Alakır Nehri Kardeşiliği’nden açıklama
ADO şirketinin Alakır Vadisi’ndeki Büyükalan Köyü’ne Alakır 1 ve Alakır 2 HES’lerini yapabilmesi için Çevre Etki Değerlendirme (ÇED) raporu alması gerekiyor. Bu rapor için yapması gerekenlerden biri de halkın katılımı toplantısı. Vadide yapımı tamamlanan diğer 4 HES’in yarattığı yıkım ortadayken bu son 2 HES’in yapılması artık Alakır Vadisi’nin tamamen yok olması demek. Bu HES’lerin gerçekleştirilmesi durumunda, senelerdir uğruna mücadele verilen canlı yaşamı ortadan kalkacak. Vadi, baştan aşağıya kuruyacak. Antalya Valiliği’nin ve şirketlerin bu doğa soykırımını gerçekleştirme konusundaki kararlılığına karşı atılabilecek ilk adım bu toplantıyı fiilen yaptırmamak ve yapılamadığına dair tutanak tutturmaktı. Böylelikle en azından ÇED prosedürü gereği şirket gerçekleştirmesi gereken bir maddeyi yerine getirememiş ve yapmaya çalıştıkları yıkım da geciktirilmiş olacaktı.
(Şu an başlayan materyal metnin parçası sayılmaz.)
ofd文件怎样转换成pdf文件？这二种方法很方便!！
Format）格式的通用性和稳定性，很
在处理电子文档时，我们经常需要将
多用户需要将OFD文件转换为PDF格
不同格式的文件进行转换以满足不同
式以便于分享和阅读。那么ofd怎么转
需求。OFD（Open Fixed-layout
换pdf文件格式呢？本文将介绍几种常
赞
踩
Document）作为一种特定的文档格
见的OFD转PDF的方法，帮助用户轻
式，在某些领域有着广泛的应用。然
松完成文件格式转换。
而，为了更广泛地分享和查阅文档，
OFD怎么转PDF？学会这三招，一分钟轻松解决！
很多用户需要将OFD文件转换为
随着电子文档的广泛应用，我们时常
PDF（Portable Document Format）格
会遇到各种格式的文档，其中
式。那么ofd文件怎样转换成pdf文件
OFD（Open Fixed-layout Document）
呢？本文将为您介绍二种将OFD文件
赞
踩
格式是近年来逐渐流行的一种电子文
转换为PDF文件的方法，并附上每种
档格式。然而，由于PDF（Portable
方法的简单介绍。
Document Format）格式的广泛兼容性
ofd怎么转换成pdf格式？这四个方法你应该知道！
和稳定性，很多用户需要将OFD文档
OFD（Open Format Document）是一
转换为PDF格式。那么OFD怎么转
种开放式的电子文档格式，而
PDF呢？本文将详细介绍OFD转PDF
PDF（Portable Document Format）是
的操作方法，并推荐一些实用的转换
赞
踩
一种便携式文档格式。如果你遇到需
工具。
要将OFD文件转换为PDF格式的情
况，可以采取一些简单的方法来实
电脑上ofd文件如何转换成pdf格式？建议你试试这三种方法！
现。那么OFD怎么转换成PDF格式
Şirket yetkilileri ve devlet görevlileri bugün (22 Ağustos 2013) toplantı için köye geldiğinde halk toplantıyı engelledi. Ancak görevlilerin tuttuğu tutanak halka gösterilmeyerek jandarma korumasıyla kaçırıldı. Yapılamayan toplantı sonrası kendilerine toplantı tutanağı gösterilmeyen halk, yetkililerin yolunu keserek salondan ayrılmalarını uzun süre engelledi. Çıkan karışıklıkta jandarma tarafından salonun arka tarafından çıkarılan bakanlık ve şirket yetkilileri yine jandarma aracıyla ve jandarma korumasıyla resmen kaçırıldı. Halka söylenen ise Antalya valisinin özel genelgesi ve emriyle toplantı tutanağının halka gösterilemeyeceği oldu. Halk savcılığa suç duyurusunda bulunmak üzere kendi tutanağını tuttu. Alakır Nehri Kardeşliği, halkın katılımı toplantısının tutanağını halktan kaçıranların, jandarma aracıyla halktan kaçanlar olduğunu belirtiyor ve soruyor: “Nereye kaçıyorsunuz? Kimden kaçıyorsunuz? Neyi kaçırıyorsunuz?”.
Bu daha başlangıç, mücadeleye devam!